Hospital Dr News

New initiative launched to reduce prescribing and medication errors in the NHS

Health Secretary Jeremy Hunt has launched an initiative to reduce prescribing and medication errors across the NHS.

Researchers suggest that errors cause 712 deaths a year in England and may be implicated in between 1,700 and 22,303 others.

About 270m drug errors happen every year, though three-quarters result in no harm to patients, according to the research findings, which were commissioned by the government.

Under Hunt’s plans hospitals will be able to access prescribing data collected by an admitted patient’s GP to see if drugs they have been taking have led to them being admitted to hospital.

Initially that will involve only patients being treated for gastro-intestinal bleeding, which can cause harm or death.

Doctors will be able to check, for example, if a patient has been taking a non-steroidal anti-inflammatory drug but not been given another drug to reduce the chances of them suffering digestive bleeding.

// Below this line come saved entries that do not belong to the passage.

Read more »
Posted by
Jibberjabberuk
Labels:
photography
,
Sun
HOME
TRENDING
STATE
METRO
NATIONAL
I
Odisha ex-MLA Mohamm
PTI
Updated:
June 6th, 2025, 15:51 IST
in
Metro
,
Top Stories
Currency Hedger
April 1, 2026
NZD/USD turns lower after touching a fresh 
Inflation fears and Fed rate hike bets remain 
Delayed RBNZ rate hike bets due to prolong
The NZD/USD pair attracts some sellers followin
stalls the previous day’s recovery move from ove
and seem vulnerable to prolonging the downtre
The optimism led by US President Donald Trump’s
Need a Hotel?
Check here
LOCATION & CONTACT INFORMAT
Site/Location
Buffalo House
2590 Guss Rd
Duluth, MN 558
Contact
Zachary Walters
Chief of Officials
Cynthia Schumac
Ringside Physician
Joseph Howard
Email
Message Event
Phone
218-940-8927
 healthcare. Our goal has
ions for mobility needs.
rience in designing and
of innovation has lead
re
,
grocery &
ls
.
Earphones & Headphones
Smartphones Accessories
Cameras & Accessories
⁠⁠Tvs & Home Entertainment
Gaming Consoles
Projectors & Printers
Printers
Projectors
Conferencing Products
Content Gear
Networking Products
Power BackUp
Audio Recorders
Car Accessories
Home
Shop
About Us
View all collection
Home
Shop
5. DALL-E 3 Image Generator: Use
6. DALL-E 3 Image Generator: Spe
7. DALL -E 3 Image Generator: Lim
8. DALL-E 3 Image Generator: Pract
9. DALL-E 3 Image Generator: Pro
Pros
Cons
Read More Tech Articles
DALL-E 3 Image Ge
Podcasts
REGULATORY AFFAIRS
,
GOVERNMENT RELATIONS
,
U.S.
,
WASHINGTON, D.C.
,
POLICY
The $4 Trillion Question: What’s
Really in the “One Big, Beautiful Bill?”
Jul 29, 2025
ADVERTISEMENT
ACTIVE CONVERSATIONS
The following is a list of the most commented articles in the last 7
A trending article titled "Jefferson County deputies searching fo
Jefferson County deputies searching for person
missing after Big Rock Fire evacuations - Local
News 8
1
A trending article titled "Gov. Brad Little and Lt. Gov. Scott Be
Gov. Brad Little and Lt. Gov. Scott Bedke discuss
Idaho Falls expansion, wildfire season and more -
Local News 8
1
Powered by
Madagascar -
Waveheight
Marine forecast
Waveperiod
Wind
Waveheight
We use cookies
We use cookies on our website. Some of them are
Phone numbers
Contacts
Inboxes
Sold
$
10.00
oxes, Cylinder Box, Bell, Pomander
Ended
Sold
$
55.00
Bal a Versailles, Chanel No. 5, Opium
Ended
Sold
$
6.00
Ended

The system will be extended later to other conditions.

The introduction of electronic prescribing systems into the NHS, which only a third of acute trusts have, will also be sped up.

The new research estimates that 71% of the 270m annual drug errors occur when patients see a GP or practice nurse. Mistakes happen more often with older patients and those who have a number of illnesses and who use many medications.

BMA GP committee chair Dr Richard Vautrey said: “While the vast majority of prescribing is carried out to a high standard, adverse incidents can still occur.

“The NHS needs to learn from these instances, and we hope these plans will lead to improved systems in hospitals and community settings that reduce the possibility of errors as much as possible.

“GP practices are facing increasing demand on their services, with patients presenting with increasingly complex health problems, so the Government needs to continue to work with us to establish a workforce strategy including enabling practices to expand their multi-disciplinary team to help meet patients’ needs.

“This includes the greater involvement of pharmacists working in, or linked to, practices and surgeries.”

Dr Helen Stokes-Lampard, the chair of the Royal College of GPs, welcomed Hunt’s initiative but warned mistakes can occur because of “intense resource and workforce pressures, meaning that workloads and working hours are often unsafe for GPs and our teams”.

She added: “The long-lasting solution to this is a properly funded NHS with enough staff to deliver safe patient care.”